Opera provides learning firsts for music students

Though it may be a comedic opera by nature, the dedication, skill and artistic integrity poured into the University of Alberta Department of Music's Opera Workshop production of Handel's Serse is no laughing matter.

Megan Dart - 25 February 2010

(Edmonton) Though it may be a comedic opera by nature, the dedication, skill and artistic integrity poured into the University of Alberta Department of Music's Opera Workshop production of Handel's Serse is no laughing matter.

A fully staged production of the baroque classic, Serse, opening this Thursday in the Timms Centre, is a true test of student skill.

"Students are facing many firsts in learning this production," explained production director and associate voice professor Brian McIntosh. "Not only are they singing in Italian-some for the first time-many of them are also singing with an orchestra for the first time, learning to move as actors in costumes on stage for the first time, balancing a heavy rehearsal schedule with school work, personal lives and part-time jobs.

"It really is a sincere but worthwhile challenge for students."

Many students are also learning to master the art of the recitative for the first time, an operatic form which imitates rapid speech, links arias and choruses and serves to advance the plot.

"Recitative is almost like talking and singing at the same time," explained McIntosh. "It's very speech-like, is not extremely melodic and can be a tough challenge to master."

But this series of first-time challenges provide students the opportunity to flex their operatic muscles and prepares them for the competitive opera world after graduation.

"Once students leave the safety of the school setting, they must navigate their way through a very competitive, very demanding opera world," said McIntosh of the Canadian opera scene. "By helping them to test their skill as an opera singer within the learning environment, we really are providing students the experience necessary to thrive after graduation."

According to Elizabeth Turnbull, a Department of Music voice instructor and professional opera singer who is lending her input on the production, performing a fully staged opera serves both a need and a niche.

"An opera such as Serse provides students the opportunity to develop their voice through focused training, something students will rely on once they enter the professional world," said Turnbull. "There is a niche here within the music department, within the university and within the Edmonton community that needs to be filled.

"Opera truly is one of the oldest forms of entertainment and engages the senses unlike other art forms."

Opera combines the dramatic flair of theatre, the intensity and co-ordination of an orchestra and the skill of classical singing, incorporating a variety of different art forms into one production.

"As a singer, it's a sincere challenge to get up in front of an audience and perform the role of a character," said Turnbull. "Students are asked to undertake the journey of a character with whom they may not necessarily have much in common with.
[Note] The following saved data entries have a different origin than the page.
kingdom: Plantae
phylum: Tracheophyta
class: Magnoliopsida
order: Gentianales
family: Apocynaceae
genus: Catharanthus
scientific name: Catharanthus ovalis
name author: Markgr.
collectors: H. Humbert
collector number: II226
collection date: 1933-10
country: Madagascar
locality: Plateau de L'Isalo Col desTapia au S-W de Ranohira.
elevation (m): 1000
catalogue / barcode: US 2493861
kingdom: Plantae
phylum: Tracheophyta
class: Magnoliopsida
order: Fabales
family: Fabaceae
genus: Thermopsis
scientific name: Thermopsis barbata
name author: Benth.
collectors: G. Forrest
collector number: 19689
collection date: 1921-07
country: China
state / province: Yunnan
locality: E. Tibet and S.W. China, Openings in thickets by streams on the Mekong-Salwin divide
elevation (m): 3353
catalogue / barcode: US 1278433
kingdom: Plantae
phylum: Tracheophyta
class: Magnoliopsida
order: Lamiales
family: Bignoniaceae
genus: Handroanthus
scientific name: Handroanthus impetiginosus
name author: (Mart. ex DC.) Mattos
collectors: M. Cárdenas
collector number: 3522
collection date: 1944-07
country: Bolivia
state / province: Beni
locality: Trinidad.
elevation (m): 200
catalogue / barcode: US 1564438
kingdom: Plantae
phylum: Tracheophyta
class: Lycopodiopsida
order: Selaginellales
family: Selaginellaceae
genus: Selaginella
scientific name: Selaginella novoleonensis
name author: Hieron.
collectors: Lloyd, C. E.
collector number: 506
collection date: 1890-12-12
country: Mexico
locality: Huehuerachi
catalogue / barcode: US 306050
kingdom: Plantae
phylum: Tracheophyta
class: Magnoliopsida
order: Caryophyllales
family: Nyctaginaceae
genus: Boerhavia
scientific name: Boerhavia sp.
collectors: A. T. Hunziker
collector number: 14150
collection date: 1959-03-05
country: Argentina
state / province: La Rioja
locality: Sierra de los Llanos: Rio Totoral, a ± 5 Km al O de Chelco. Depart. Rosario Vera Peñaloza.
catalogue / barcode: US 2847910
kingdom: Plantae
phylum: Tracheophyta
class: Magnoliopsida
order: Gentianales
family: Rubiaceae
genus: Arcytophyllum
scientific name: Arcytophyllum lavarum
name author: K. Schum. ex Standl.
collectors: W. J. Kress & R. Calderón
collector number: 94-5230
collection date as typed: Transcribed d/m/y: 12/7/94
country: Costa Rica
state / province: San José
It's an emotional, physical and intellectual exploration that, unlike other forms of musical performance, uses your imagination to understand how and why a character makes the decisions he or she does."

Negotiating the world of the character is only the beginning; singers must also learn to communicate with the orchestra conductor during a performance to ensure proper co-ordination with the music.

"The conductor really steers the performance in an opera," said McIntosh. "During their performance, the student singers must learn to navigate through the sounds of multiple instruments while making their musical intentions clear to the conductor. It's a balancing act."

With a lighter quality sound than later operas, Serse is Handel's most popular opera. Offering a twisted, comedic take on the traditional love triangle, Serse explores the notion of nobility asserting its power over romance.

"Think of it as hearing baroque music interwoven with the romantic complexity of a soap opera," says McIntosh, who is the director of the U of A's Opera Workshop.

The audience, he said, will be treated to a truly rare occasion to take in a baroque opera, student-driven production.

"The entire production is cast with student singers supported by a student orchestra," explained McIntosh. "With more than 50 student performers, this production provides a great chance for audiences to experience the level of musical talent being developed at the U of A."

Serse opens Thursday, Feb. 25 at the Timms Centre for the Arts and closes Sunday, Feb. 28. Tickets available through InfoLink, 780-492-4212, or at the door. For showtime information, go to www.music.ualberta.ca.